• [Source data]:

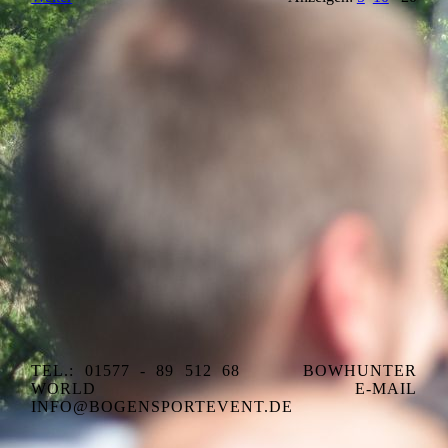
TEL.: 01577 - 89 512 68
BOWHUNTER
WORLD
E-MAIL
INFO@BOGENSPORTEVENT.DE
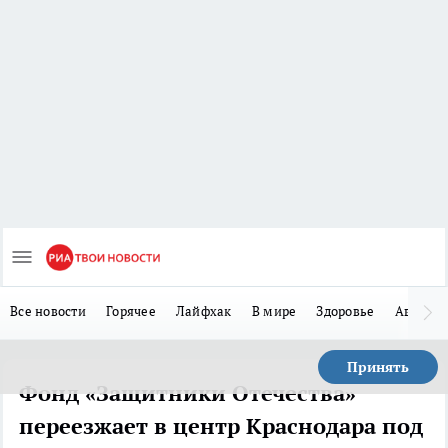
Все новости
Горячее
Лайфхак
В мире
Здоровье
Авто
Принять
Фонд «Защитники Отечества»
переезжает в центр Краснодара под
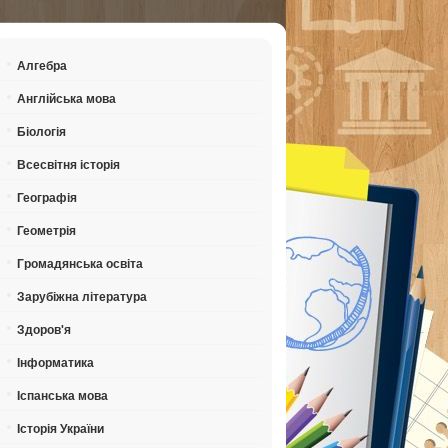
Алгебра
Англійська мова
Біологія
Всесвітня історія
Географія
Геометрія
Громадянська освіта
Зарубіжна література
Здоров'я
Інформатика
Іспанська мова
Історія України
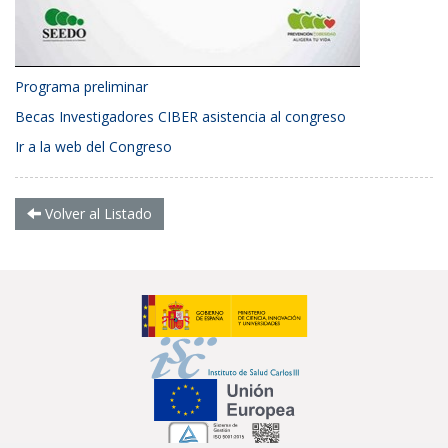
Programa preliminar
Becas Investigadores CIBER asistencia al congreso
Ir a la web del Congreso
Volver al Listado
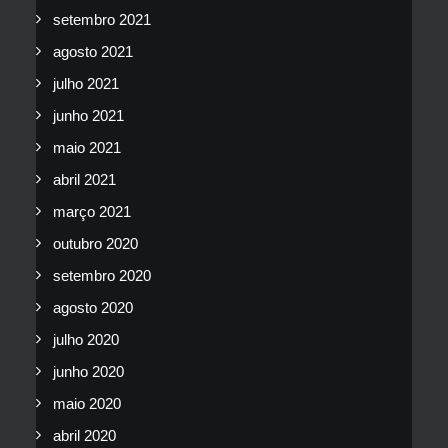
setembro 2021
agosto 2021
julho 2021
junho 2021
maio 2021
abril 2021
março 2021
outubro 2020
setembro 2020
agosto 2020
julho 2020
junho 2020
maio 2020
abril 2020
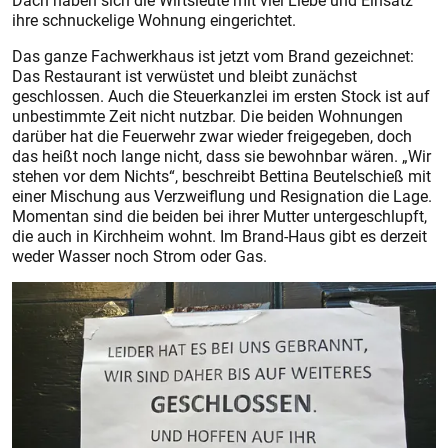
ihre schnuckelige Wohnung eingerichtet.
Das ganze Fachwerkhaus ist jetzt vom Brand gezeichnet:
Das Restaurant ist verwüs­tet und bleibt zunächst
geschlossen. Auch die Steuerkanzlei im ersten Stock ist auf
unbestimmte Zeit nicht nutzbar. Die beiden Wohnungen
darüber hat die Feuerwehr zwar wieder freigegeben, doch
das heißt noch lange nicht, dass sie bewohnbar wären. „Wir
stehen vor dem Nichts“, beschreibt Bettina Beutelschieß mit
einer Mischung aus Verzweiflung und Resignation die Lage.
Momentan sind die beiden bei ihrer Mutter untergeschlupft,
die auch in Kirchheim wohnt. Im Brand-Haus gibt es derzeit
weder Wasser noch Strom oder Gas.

• [Work instruction]: Would you return all lines from the preceding listing that contain the word "noch"?

• [Your response]:
das heißt noch lange nicht, dass sie bewohnbar wären. „Wir
weder Wasser noch Strom oder Gas.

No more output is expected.